Enhanced nucleation and large-scale growth of CVD diamond via surface-modification of silicon-incorporated diamond-like carbon thin films

Herein we report a method to tailor the surface of silicon-incorporated diamond-like carbon (Si-DLC) thin films to enhance the diamond nucleation density and growth. In this technique, the surfaces of Si-DLC films were modified by fluorine and oxygen species utilizing a reactive-ion etching (RIE) method. The surface properties of Si-DLC, oxygen-terminated Si-DLC (O Si-DLC), and fluorine-terminated Si-DLC (F Si-DLC) films were investigated and compared. The analyses depicted that the sp2/sp3 ratio of carbon-carbon bonds has diminished from 20.28% for Si-DLC film down to 8.96% and 4.41% for O Si-DLC and F Si-DLC films, respectively. Moreover, a significant amount of new sp3 hybridized bonds formed on the surface of the modified Si-DLC thin films, particularly in F SiDLC film. The deposition of micro-diamond on the films was performed using hot filament chemical vapor deposition (HFCVD). SEM, XRD, and Raman results showed the enhancement in nucleation density and growth of micro-diamond on F Si-DLC and O Si-DLC films and the in-plane stress reduction up to 60%. Owing to the lower number of sp2 bonds and the greater number of new sp3 sites, the F Si-DLC thin film provided a superior platform for diamond nucleation than O Si-DLC film.

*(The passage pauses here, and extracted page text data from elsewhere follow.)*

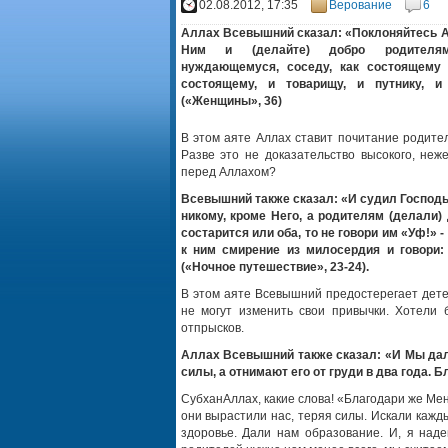
02.08.2012, 17:35
Верование
6
Аллах Всевышний сказал: «Поклоняйтесь А
Ним и (делайте) добро родителям,
нуждающемуся, соседу, как состоящему 
состоящему, и товарищу, и путнику, и
(«Женщины», 36)
В этом аяте Аллах ставит почитание родите
Разве это не доказательство высокого, не
перед Аллахом?
Всевышний также сказал: «И судил Господь
никому, кроме Него, а родителям (делали) 
состарится или оба, то не говори им «Уф!» 
к ним смирение из милосердия и говори:
(«Ночное путешествие», 23-24).
В этом аяте Всевышний предостерегает дете
не могут изменить свои привычки. Хотели 
отпрысков.
Аллах Всевышний также сказал: «И Мы дали
силы, а отнимают его от груди в два года. 
СубханАллах, какие слова! «Благодари же Ме
они вырастили нас, теряя силы. Искали кажд
здоровье. Дали нам образование. И, я над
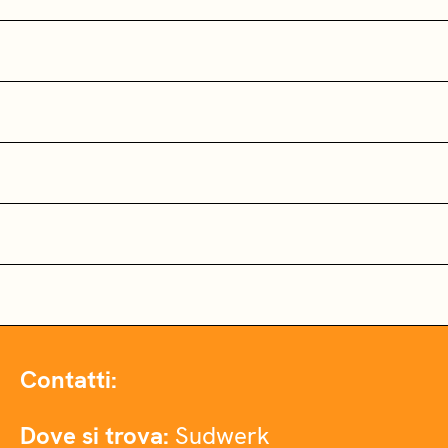
Contatti:
Dove si trova:
Sudwerk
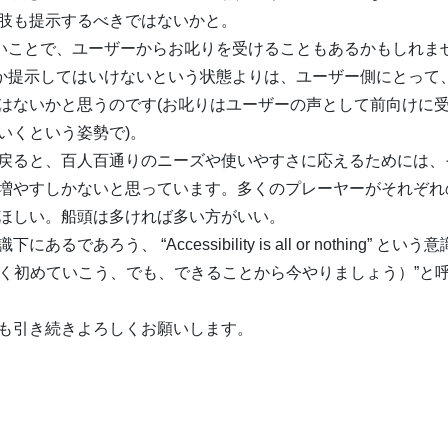
肢も提示するべきではないかと。
ないことで、ユーザーからお叱りを受けることもあるかもしれませ
しか提示してはいけないという状態よりは、ユーザー側にとって
はないかと思うのです(お叱りはユーザーの声として前向けに
いくという姿勢で)。
戻ると、百人百通りのニーズや使いやすさに応えるためには、
増やすしかないと思っています。多くのプレーヤーがそれぞれ
ほしい。船頭は多ければ多い方がいい。
であろう、 “Accessibility is all or nothing” 
art Now（小さく初めていこう、でも、できることから今やりましょう
も引き続きよろしくお願いします。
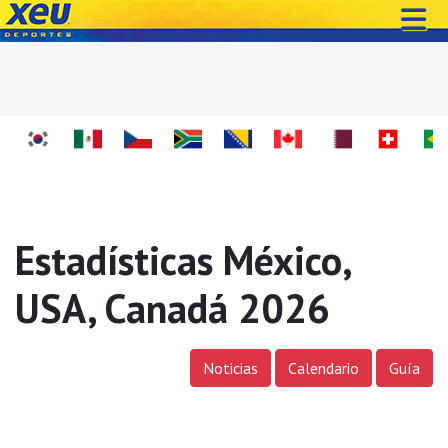
Estadísticas México,
USA, Canadá 2026
Noticias
Calendario
Guía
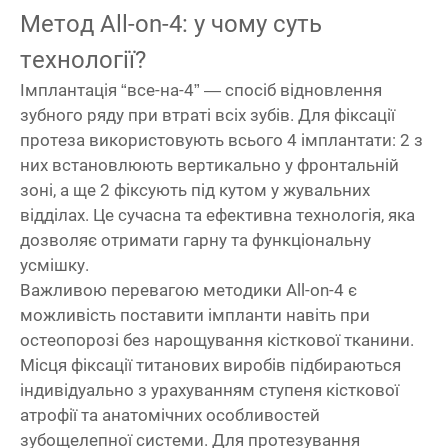
Метод All-on-4: у чому суть
технології?
Імплантація “все-на-4” — спосіб відновлення
зубного ряду при втраті всіх зубів. Для фіксації
протеза використовують всього 4 імплантати: 2 з
них встановлюють вертикально у фронтальній
зоні, а ще 2 фіксують під кутом у жувальних
відділах. Це сучасна та ефективна технологія, яка
дозволяє отримати гарну та функціональну
усмішку.
Важливою перевагою методики All-on-4 є
можливість поставити імпланти навіть при
остеопорозі без нарощування кісткової тканини.
Місця фіксації титанових виробів підбираються
індивідуально з урахуванням ступеня кісткової
атрофії та анатомічних особливостей
зубощелепної системи. Для протезування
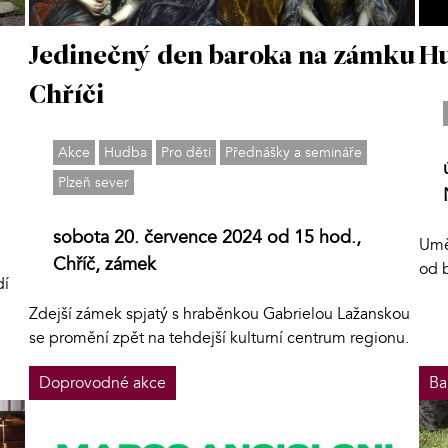
Jedinečný den baroka na zámku
Hu
Chříči
Akce
Hudba
Pro děti
Přednášky a semináře
Plzeň sever
sobota 20. července 2024 od 15 hod.,
Uměl
Chříč, zámek
od 
dí
Zdejší zámek spjatý s hraběnkou Gabrielou Lažanskou
se promění zpět na tehdejší kulturní centrum regionu.
Doprovodné akce
Ba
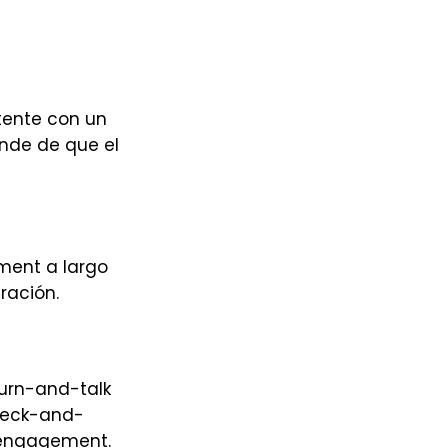
stente con un
nde de que el
ment a largo
ración.
turn-and-talk
check-and-
l engagement.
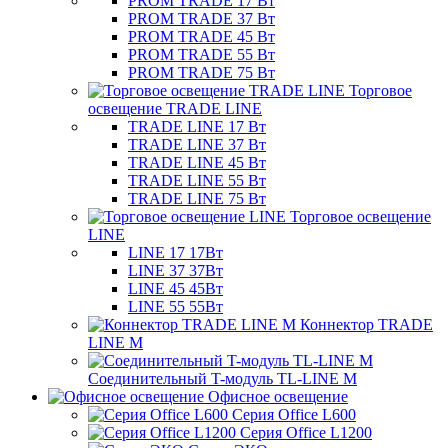
PROM TRADE 17 Вт
PROM TRADE 37 Вт
PROM TRADE 45 Вт
PROM TRADE 55 Вт
PROM TRADE 75 Вт
Торговое
освещение TRADE LINE
TRADE LINE 17 Вт
TRADE LINE 37 Вт
TRADE LINE 45 Вт
TRADE LINE 55 Вт
TRADE LINE 75 Вт
Торговое освещение
LINE
LINE 17 17Вт
LINE 37 37Вт
LINE 45 45Вт
LINE 55 55Вт
Коннектор TRADE
LINE M
Соединительный T-модуль TL-LINE M
Офисное освещение
Серия Office L600
Серия Office L1200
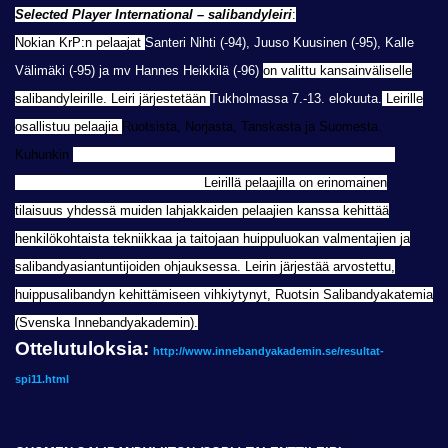
Selected Player International – salibandyleiri
:
Nokian KrP:n pelaajat
Santeri Nihti (-94), Juuso Kuusinen (-95), Kalle
Välimäki (-95) ja mv Hannes Heikkilä (-96)
on valittu kansainväliselle
salibandyleirille. Leiri järjestetään
Tukholmassa 7.-13. elokuuta.
Leirille
osallistuu pelaajia
Ruotsista, Norjasta, Tanskasta ja Suomesta.
Kuhunkin
ikäluokkaan on maakohtaisesti kutsuttu 17 pelaajaa (15
kenttäpelaajaa + 2 maalivahtia).
L
eirillä pelaajilla on erinomainen
tilaisuus
yhdessä muiden lahjakkaiden pelaajien kanssa kehittää
henkilökohtaista tekniikkaa ja taitojaan huippuluokan valmentajien ja
salibandyasiantuntijoiden ohjauksessa.
Leirin järjestää arvostettu,
huippusalibandyn kehittämiseen vihkiytynyt, Ruotsin Salibandyakatemia
(Svenska Innebandyakademin).
Ottelutuloksia:
http://www.innebandyakademin.se/resultat-
spi11.html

The continuous diamond coverage on F Si-DLC film was up to -2 mm2 versus -0.4 mm2 for O Si-DLC film.

Automated summary

A method to tailor the surface of silicon-incorporated diamond-like carbon thin films for enhancing diamond nucleation density and growth was reported. By modifying the surfaces of Si-DLC films with fluorine and oxygen species, a significant improvement in micro-diamond nucleation density and growth was achieved, particularly on F Si-DLC films. The F Si-DLC thin film provided a superior platform for diamond nucleation compared to O Si-DLC film, with a continuous diamond coverage up to -2 mm2.